Indian American Charu Aggarwal, an assistant professor of Hematology-Oncology at Pennsylvania State University’s Perelman School of Medicine, has led a study at the Abramson Cancer Center in which a new immunotherapy approach to prevent a specific cancer, was tested.

This new immunotherapy approach utilized a vaccine called MEDI0457, which is a DNA vaccine that has a therapeutic benefit and can help immune cells infiltrate tumors.

The study found that giving a patient a dosage of the vaccine could prevent them from getting advanced head and neck squamous cell carcinoma (HNSCCa), a cancer caused by smoking, tobacco use and the HPV infection, a press release says.

According to the press release, the Centers for Disease Control (CDC) estimate that 70 percent of all head and neck cancers in the U.S. are caused by an HPV infection and patients with this type of HNSCCa cancer can be treated through surgery or chemotherapy and radiation.

A way to prevent the cancer is to prevent the infection from occurring with HPV vaccines.

During the study, researchers gave four doses of the vaccine to 21 patients, who were separated into two different groups, where one group was given one dose before their surgery and three after, while the second group was given four doses after their chemotherapy and radiation.

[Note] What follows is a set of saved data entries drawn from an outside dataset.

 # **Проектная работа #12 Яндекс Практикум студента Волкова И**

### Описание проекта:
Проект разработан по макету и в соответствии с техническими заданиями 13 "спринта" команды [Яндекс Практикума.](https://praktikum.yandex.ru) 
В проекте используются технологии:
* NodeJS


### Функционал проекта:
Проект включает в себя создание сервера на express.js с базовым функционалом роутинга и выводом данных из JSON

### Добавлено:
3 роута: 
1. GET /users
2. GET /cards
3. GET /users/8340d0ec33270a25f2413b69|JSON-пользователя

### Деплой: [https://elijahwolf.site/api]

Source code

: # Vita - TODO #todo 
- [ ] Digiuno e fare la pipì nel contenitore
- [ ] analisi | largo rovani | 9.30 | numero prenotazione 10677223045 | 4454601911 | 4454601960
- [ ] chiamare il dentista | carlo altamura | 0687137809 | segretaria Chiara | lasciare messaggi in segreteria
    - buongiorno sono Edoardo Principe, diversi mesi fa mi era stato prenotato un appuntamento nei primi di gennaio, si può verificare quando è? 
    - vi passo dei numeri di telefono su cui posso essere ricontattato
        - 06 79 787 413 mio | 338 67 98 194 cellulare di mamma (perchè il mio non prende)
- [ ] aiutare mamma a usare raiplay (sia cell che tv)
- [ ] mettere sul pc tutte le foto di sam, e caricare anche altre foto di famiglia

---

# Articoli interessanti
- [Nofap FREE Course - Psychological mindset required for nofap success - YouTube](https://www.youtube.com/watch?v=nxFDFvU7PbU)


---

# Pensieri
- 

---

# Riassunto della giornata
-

As a result, 18 out of the 21 patients showed elevated T-cell activity that lasted at least three months after the final vaccine dose was given to them, which meant that the effect of the vaccine lasted for at least six months from the start of immunotherapy, the press release says.

Also during the study, five tumors were biopsied both, before and after one dose of the vaccine, resulting in the evidence of T-cells reacting with antigens that were in the vaccine in all five of the “after” samples.

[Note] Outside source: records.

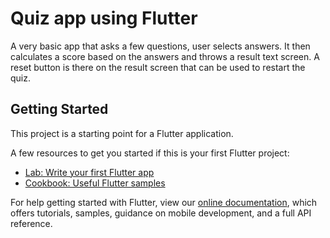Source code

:# Quiz app using Flutter

A very basic app that asks a few questions, user selects answers. It then calculates a score based on the answers and throws a result text screen. A reset button is there on the result screen that can be used to restart the quiz.

## Getting Started

This project is a starting point for a Flutter application.

A few resources to get you started if this is your first Flutter project:

- [Lab: Write your first Flutter app](https://flutter.dev/docs/get-started/codelab)
- [Cookbook: Useful Flutter samples](https://flutter.dev/docs/cookbook)

For help getting started with Flutter, view our
[online documentation](https://flutter.dev/docs), which offers tutorials,
samples, guidance on mobile development, and a full API reference.

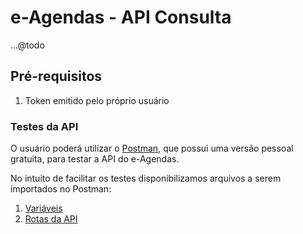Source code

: # e-Agendas - API Consulta

...@todo

## Pré-requisitos

1. Token emitido pelo próprio usuário 

### Testes da API

O usuário poderá utilizar o [Postman](https://www.postman.com/), que possui uma versão pessoal gratuita,
para testar a API do e-Agendas. 

No intuito de facilitar os testes disponibilizamos arquivos a serem importados no Postman:

1. [Variáveis](./e-Agendas%20-%20treinamento.postman_environment.json)
2. [Rotas da API](./e-Agendas%20-%20v2%20-%20Consulta.postman_collection.json)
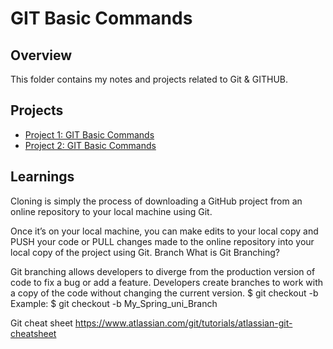 # GIT Basic Commands

## Overview
This folder contains my notes and projects related to Git & GITHUB.

## Projects
- [Project 1: GIT Basic Commands](project1.md)
- [Project 2: GIT Basic Commands](project2.md)


## Learnings
Cloning is simply the process of downloading a GitHub project from an online repository to your local machine using Git.

Once it’s on your local machine, you can make edits to your local copy and PUSH your code or PULL changes made to the online repository into your local copy of the project using Git.
Branch
What is Git Branching?

Git branching allows developers to diverge from the production version of code to fix a bug or add a feature.
Developers create branches to work with a copy of the code without changing the current version.
$ git checkout -b <branch-name>
Example: $ git checkout -b My_Spring_uni_Branch

Git cheat sheet
https://www.atlassian.com/git/tutorials/atlassian-git-cheatsheet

“We wanted to know if this vaccine can boost the immune systems of patients with HPV-related head and neck cancer, potentially opening the door for better response rates to other existing therapies, and our findings show that we can,” Aggarwal is quoted saying in the press release. “We have not seen that kind of infiltration with just one dose of a vaccine before. These findings open the door for utilizing targeted immunotherapy approaches against specific cancer causing targets like HPV.”

According to the press release, this study was one of the main Penn-led studies that are a part of a multi-site clinical trial, which combines the vaccine with an anti-PD-1 therapy for patients with metastatic HPV-associated head and neck cancer.

The study was supported by the National Cancer Institute, MedImmune and Innovio Pharmaceuticals, Inc.